Em outros termos, envolve também as operações de pensamento fundamentais para que a manipulação das relações envolvidas na situação seja possível (GITIRANA et al., 2014). Assim, ao escolher as situações o professor pode e deve levar em conta a classe de problemas, pois abordar a mesma classe, na maioria das vezes, prejudica o estudante na ampliação do seu conhecimento em relação ao cálculo relacional.

Ao tratar de raciocínio, em específico, o raciocínio matemático, recorre-se as ideias de Oliveira (2009, p. 55, tradução nossa) que entende este como “uma atividade que permite as pessoas organizarem seu conhecimento, numa sequência lógica que lhes permite atingir uma conclusão, e, assim, produzir novos conhecimentos50”. Há diferentes tipos de raciocínios matemáticos mobilizados no fazer matemática, a saber: intuitivo (presente na produção da matemática, na formulação de novas conjecturas a serem testadas e validadas posteriormente); lógico-dedutivo (próprio da Álgebra e Geometria, baseado em suposições explícitas, está relacionado às provas de propriedades em todos os campos da Matemática); visão geométrico- espacial (relacionada ao entendimento da geometria e de suas aplicações); e, não-determinístico (ligado a estatística e a probabilidade) (BRASIL, 2014).

Neste sentido, compreende-se que a materialização do cálculo relacional (raciocínio matemático) nas situações do campo das estruturas multiplicativas pode se dar por meio da

representação auxiliar de transição, representação tabular. Esta representação auxiliar

contribui na conversão dos demais registros (numérico, algébrico, gráfico), discriminando as unidades de sentido do conteúdo das representações, proporcionando a aquisição do conceito de proporcionalidade e o desenvolvimento do raciocínio proporcional.

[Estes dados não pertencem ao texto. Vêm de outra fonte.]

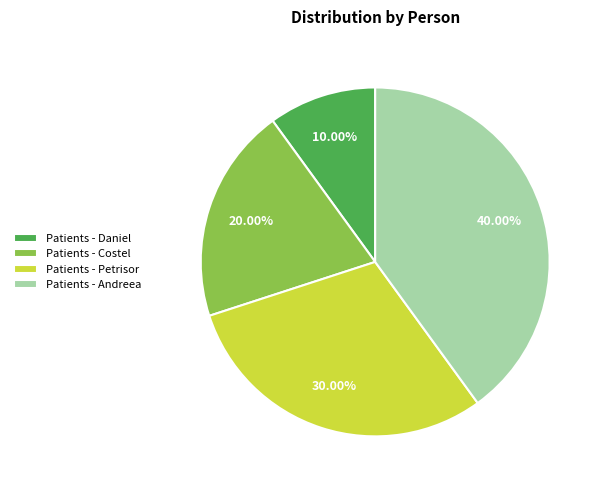

Do Patients - Costel and Patients - Andreea together represent more than half of the pie?

Yes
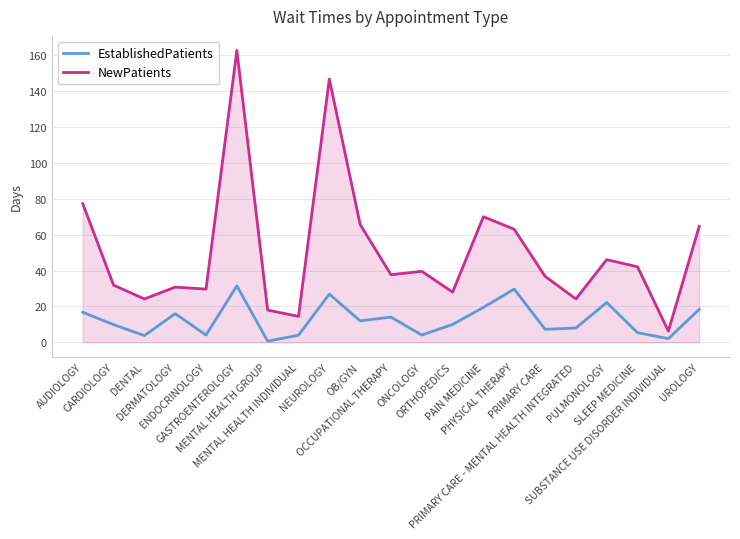

Which series has the largest total across all categories?

NewPatients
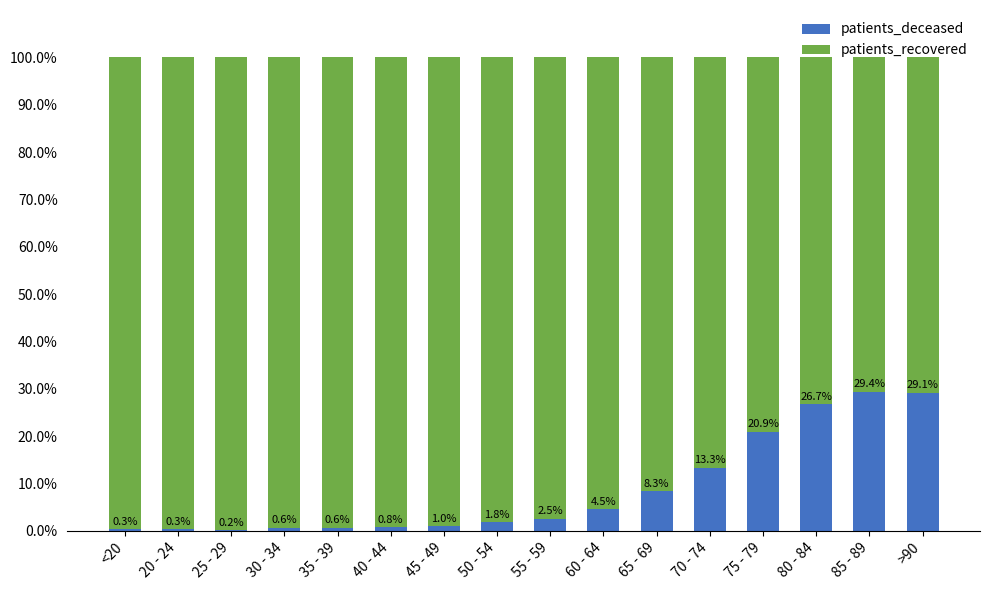

What is the sum of the patients_deceased values at 70 - 74 and 55 - 59?

15.8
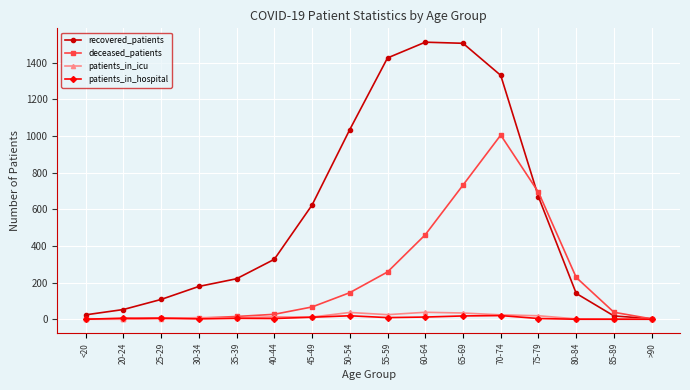

Is it true that recovered_patients equals 63 at 30-34?

False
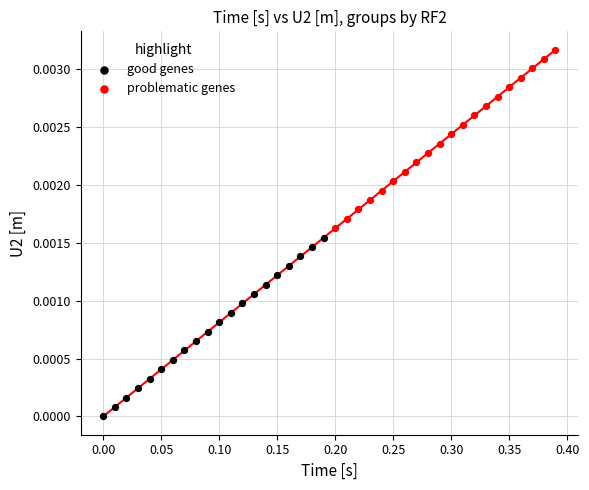

Which series contains the lowest Y value?

good genes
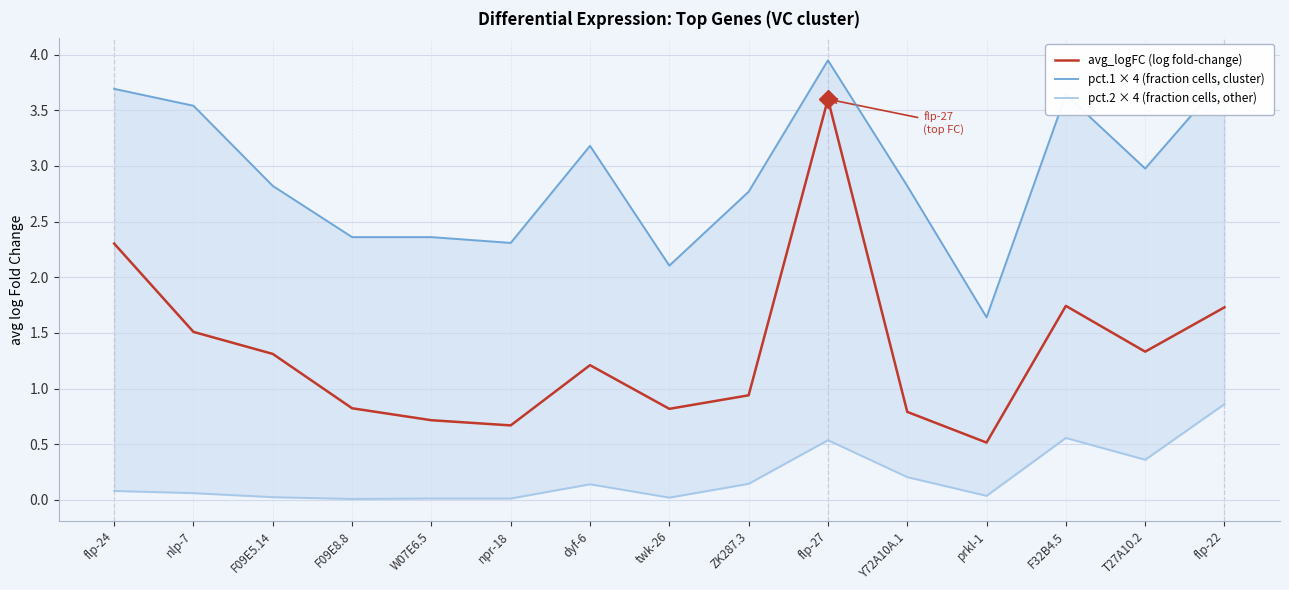

Is it true that pct.1 × 4 (fraction cells, cluster) equals 0.7 at prkl-1?

False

Entende-se que as discussões já mencionadas sobre aprendizagem matemática, na perspectiva de Duval (2004, 2011, 2012), e as problematizações da natureza multiplicativa do raciocínio proporcional e da proporcionalidade, sob a ótica de Vergnaud (1993, 1996, 2009a), ainda, exigem aproximações e, principalmente, diferenças no que tange a gama de conceitos matemáticos a eles relacionados, principalmente, relações com os números racionais. Assim, na próxima seção apresenta-se as ideias de Lamon (2007, 2008) para o desenvolvimentos do raciocínio proporcional e aquisição do conceito de proporcionalidade.

50 [...] raisonnement mathématique est une activité qui permet aux individus d'organiser leurs connaissances, en

suivant une certaine logique qui leur permet d'arriver à une conclusion, et par là de produire de nouvelles connaissances.